Published online by Cambridge University Press: 05 January 2013
Throughout the Cold War, Berlin played a pivotal role in German-American relations. The American defense and material support of the Western sectors of the old German capital against the most unremitting Soviet assaults at the front lines of the Cold War forged the earliest and strongest bonds between Americans and Germans. These battles also created a strong American identification with West Berlin, which weakened isolationist tendencies in the United States. The severest of the Berlin crises even contributed significantly to a reshaping of American policies toward Germany and Europe. Yet, the city also put a burden on German-American relations. During the peak years of the Cold War, the Berlin issue was more vulnerable than any other to a creeping mistrust and divergence of interests that could not be allowed to break into the open because both the Americans and the West Germans had toomuch invested in Berlin as a symbol - of their Cold War leadership for the former and of their exclusive claim of national representation for the latter.
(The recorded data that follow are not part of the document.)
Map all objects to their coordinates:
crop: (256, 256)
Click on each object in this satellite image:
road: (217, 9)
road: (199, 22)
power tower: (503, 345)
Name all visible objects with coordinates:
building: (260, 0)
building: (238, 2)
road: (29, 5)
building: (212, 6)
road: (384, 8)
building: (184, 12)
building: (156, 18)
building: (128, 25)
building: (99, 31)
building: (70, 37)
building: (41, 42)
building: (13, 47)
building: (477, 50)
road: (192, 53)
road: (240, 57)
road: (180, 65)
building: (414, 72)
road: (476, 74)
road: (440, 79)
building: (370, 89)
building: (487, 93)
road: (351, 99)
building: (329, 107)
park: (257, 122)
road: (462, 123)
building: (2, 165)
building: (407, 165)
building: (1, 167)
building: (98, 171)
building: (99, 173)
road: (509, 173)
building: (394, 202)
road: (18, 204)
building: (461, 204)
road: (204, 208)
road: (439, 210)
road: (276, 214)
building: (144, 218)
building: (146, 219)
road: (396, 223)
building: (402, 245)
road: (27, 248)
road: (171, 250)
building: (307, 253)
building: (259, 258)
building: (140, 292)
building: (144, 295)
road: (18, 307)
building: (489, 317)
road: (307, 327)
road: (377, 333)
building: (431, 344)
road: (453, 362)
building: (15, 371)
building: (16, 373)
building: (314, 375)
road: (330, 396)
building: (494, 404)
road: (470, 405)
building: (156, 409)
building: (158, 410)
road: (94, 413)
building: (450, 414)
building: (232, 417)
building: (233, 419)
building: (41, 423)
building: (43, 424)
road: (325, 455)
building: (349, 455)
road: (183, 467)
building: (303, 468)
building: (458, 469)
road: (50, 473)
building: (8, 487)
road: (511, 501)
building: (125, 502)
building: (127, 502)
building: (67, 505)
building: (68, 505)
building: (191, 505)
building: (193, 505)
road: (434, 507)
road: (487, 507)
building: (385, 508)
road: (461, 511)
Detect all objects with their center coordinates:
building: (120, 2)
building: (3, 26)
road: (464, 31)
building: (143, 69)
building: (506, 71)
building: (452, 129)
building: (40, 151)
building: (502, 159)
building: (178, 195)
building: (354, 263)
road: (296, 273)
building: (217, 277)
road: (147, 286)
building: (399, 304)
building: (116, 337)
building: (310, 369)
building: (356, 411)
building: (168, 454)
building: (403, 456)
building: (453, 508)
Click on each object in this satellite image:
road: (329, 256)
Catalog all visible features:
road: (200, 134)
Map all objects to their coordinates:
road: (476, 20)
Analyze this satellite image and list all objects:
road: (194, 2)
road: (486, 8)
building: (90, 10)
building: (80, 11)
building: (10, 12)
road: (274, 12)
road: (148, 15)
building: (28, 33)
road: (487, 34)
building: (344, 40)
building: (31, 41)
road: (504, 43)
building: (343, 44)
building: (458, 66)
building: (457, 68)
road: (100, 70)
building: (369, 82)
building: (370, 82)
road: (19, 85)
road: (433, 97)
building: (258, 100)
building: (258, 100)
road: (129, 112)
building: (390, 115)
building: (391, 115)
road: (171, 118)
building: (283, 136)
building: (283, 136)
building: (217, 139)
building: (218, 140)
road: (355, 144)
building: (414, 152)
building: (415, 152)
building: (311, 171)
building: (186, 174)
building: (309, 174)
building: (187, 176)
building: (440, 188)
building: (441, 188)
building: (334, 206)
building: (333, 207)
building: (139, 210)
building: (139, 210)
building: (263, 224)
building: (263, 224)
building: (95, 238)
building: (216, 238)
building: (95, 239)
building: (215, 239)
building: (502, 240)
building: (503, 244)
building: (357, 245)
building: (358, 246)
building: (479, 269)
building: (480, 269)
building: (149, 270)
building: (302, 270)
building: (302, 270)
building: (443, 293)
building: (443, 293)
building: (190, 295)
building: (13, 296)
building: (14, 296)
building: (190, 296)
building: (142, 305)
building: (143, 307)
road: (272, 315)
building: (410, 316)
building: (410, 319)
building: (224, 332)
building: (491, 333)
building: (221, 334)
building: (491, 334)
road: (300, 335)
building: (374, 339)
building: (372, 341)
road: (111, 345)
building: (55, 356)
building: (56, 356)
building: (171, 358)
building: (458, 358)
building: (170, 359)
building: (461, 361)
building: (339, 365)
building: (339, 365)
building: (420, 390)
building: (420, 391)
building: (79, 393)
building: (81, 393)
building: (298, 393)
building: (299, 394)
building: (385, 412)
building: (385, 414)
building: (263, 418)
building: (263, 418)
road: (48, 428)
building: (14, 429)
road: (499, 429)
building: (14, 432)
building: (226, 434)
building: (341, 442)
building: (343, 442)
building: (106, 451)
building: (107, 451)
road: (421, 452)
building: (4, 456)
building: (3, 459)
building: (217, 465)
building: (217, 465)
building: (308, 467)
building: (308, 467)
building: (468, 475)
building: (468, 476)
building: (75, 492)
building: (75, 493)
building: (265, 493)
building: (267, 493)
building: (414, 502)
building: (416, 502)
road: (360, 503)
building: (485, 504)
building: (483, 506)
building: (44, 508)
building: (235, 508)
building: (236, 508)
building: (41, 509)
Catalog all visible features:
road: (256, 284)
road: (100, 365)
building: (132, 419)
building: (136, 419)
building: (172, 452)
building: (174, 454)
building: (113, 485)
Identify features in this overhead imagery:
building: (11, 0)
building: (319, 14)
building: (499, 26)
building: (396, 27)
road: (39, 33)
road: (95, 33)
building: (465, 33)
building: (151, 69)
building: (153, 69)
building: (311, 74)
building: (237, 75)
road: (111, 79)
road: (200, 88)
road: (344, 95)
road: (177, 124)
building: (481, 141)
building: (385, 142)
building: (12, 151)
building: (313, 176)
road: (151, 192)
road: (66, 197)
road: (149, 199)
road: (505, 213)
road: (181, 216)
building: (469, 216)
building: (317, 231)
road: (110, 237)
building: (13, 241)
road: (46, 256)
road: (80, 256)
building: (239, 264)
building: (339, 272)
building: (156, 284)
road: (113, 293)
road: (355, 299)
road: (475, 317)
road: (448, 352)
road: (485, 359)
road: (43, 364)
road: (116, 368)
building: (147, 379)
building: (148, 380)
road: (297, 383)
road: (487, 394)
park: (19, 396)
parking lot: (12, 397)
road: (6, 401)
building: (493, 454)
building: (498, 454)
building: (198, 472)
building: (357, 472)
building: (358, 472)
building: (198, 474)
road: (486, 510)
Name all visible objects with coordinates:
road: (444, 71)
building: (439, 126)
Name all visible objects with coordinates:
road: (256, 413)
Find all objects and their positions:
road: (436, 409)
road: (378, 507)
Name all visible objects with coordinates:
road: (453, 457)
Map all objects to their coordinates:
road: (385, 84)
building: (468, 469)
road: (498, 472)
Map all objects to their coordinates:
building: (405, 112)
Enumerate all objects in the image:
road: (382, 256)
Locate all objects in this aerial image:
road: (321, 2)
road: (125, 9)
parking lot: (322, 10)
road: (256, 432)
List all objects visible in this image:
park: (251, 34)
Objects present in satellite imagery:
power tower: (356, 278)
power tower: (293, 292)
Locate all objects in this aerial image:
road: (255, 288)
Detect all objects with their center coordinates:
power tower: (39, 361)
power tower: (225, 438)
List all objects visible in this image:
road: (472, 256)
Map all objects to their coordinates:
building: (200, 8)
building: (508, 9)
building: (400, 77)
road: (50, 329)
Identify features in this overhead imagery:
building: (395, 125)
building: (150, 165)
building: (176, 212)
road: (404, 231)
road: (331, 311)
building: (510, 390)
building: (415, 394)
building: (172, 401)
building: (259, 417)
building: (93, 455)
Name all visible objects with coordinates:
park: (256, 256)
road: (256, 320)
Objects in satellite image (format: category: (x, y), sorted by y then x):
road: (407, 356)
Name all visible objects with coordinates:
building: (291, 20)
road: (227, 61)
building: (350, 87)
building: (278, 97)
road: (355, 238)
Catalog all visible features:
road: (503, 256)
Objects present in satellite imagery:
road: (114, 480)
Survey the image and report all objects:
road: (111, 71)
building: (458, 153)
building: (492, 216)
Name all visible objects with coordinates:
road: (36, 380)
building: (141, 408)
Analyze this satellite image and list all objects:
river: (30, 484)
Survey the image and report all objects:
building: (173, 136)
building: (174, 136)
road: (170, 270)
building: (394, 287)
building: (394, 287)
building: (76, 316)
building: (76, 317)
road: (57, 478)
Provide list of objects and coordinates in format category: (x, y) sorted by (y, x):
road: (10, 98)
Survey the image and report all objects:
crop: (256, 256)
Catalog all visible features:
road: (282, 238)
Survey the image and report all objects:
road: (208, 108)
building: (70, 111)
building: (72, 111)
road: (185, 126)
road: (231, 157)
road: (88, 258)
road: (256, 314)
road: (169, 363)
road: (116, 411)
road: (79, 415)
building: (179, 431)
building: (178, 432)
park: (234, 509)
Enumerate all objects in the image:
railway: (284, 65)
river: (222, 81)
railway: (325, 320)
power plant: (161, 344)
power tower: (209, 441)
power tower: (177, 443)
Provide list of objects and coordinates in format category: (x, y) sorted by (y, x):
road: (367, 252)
Even though the Soviet and American World War II allies clashed first in Berlin, the basic shift in postwar American policy toward Germany was not caused by the confrontation in that city.1 But it was in Berlin that a deeper sense of common purpose was built, which became essential for the German-American relationship. Here, the Cold War first became a concrete reality for American administrators, as the confrontation lines within the Four Power Allied Control Council for Germany and the Berlin Kommandatura increasingly ran between the Soviets on one side and the three Western Powers on the other.